- PROBLEM TO SOLVE -
Type the data below again exactly. Omit all pictures.

- SUPPLIED RECORDS -
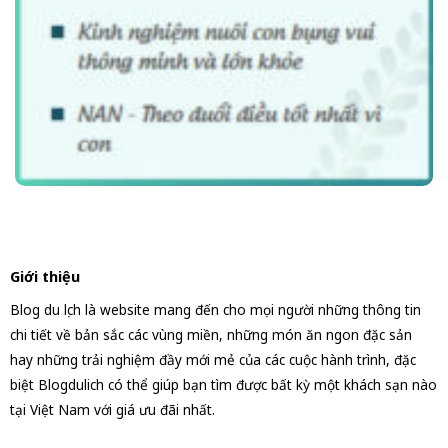
Giới thiệu
Blog du lịch là website mang đến cho mọi người những thông tin
chi tiết về bản sắc các vùng miền, những món ăn ngon đặc sản
hay những trải nghiệm đầy mới mẻ của các cuộc hành trình, đặc
biệt Blogdulich có thể giúp bạn tìm được bất kỳ một khách sạn nào
tại Việt Nam với giá ưu đãi nhất.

- REPLY TO THE TASK -
Giới thiệu
Blog du lịch là website mang đến cho mọi người những thông tin
chi tiết về bản sắc các vùng miền, những món ăn ngon đặc sản
hay những trải nghiệm đầy mới mẻ của các cuộc hành trình, đặc
biệt Blogdulich có thể giúp bạn tìm được bất kỳ một khách sạn nào
tại Việt Nam với giá ưu đãi nhất.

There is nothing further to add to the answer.